Alex Faaborg talks about the potential of the graphical keyboard interface as alternative to the mouse driven interaction of a lot of windowing toolkits. Alex discusses the tradeoffs associated with both interfaces. And presents a number of potential Firefox design solutions that use a key command language and a graphical feedback including:
- Keyboard-Based Web Search
- Keyboard-Based Microformat Detectors
Don Norman has discussed the return to a command-line interaction paradigm. This is primarily based in the predominance of search interfaces. David Beers shows the power of command languages beyond search for mobile devices. For mobile devices the language is limited to small tasks, i.e., a single verb-noun action. Alex presents an application vocabulary that also demonstrates a single verb-noun action. This initial grammar shows the immediate power of tools like Quicksilver and Enso. (Quicksilver has been a must-have application for me since sometime in 2004. I’ve been looking for a Windows launcher and Enso looks like it will do the trick nicely). Gina Tripani at LifeHacker discusses the efficiency of command-line interfaces. I wonder if there is a plugin to integrate Yubnub with Quicksilver.

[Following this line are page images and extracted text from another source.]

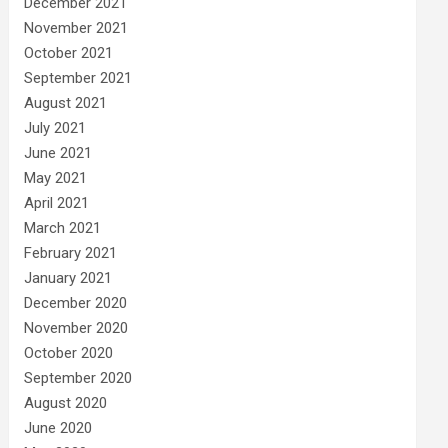
December 2021
November 2021
October 2021
September 2021
August 2021
July 2021
June 2021
May 2021
April 2021
March 2021
February 2021
January 2021
December 2020
November 2020
October 2020
September 2020
August 2020
June 2020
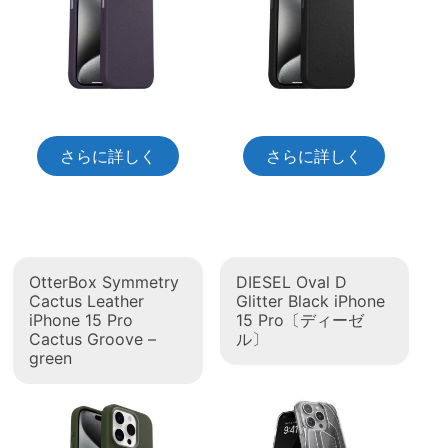
さらに詳しく
さらに詳しく
OtterBox Symmetry
DIESEL Oval D
Cactus Leather
Glitter Black iPhone
iPhone 15 Pro
15 Pro〔ディーゼ
Cactus Groove –
ル〕
green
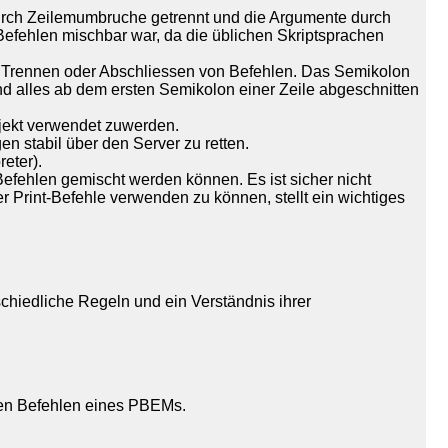
durch Zeilemumbruche getrennt und die Argumente durch
Befehlen mischbar war, da die üblichen Skriptsprachen
um Trennen oder Abschliessen von Befehlen. Das Semikolon
nd alles ab dem ersten Semikolon einer Zeile abgeschnitten
ojekt verwendet zuwerden.
 stabil über den Server zu retten.
eter).
Befehlen gemischt werden können. Es ist sicher nicht
 Print-Befehle verwenden zu können, stellt ein wichtiges
chiedliche Regeln und ein Verständnis ihrer
len Befehlen eines PBEMs.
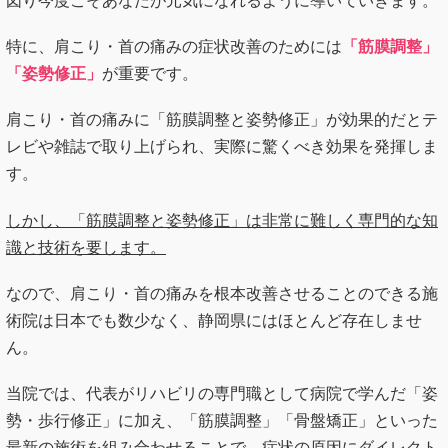
図り今度こそあなたが元気になれるように導いていきます。
特に、肩こり・首の痛みの症状改善のためには
「筋膜調整」
「姿勢修正」
が重要です。
肩こり・首の痛みに「筋膜調整と姿勢修正」が効果的だとテ
レビや雑誌で取り上げられ、実際に驚くべき効果を発揮しま
す。
しかし、「筋膜調整と姿勢修正」は非常に難しく専門的な知
識と技術を要します。
なので、肩こり・首の痛みを根本改善させることのできる施
術院は日本でも数少なく、静岡県にはほとんど存在しませ
ん。
当院では、代表がリハビリの専門職として病院で学んだ「姿
勢・歩行修正」に加え、「筋膜調整」「骨盤矯正」といった
最新の施術を組み合わせることで、症状の原因にダイレクト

Task languages are interesting. They require an understanding of the goals, tasks and operations that users can complete with your product. This sounds strangely like using GOMS to evaluate and understand the efficiency of applications. Picoformats were an interesting standard for an SMS command language. Services like Twitter have defined a lingo for interacting with the service. The Twitter lingo has both been defined and evolved out of the communities usage of the service (check out Nanoformats).
Command languages are emerging as effective way to interact with applications. The are appearing at the edges, where efficiency is incredibly important. Whether that’s through texting performance, or with expert users of web browsers. Jef Raskin’s The Humane Interface (and the Canon Cat user interface) was prescient in defining a keyboard-based task language. With Aza Raskin running Humanized, I’m looking forward to trying Enso as my launcher on Vista.
My favourite obscure reference today was a comparison of Bumptop to Microsoft Bob.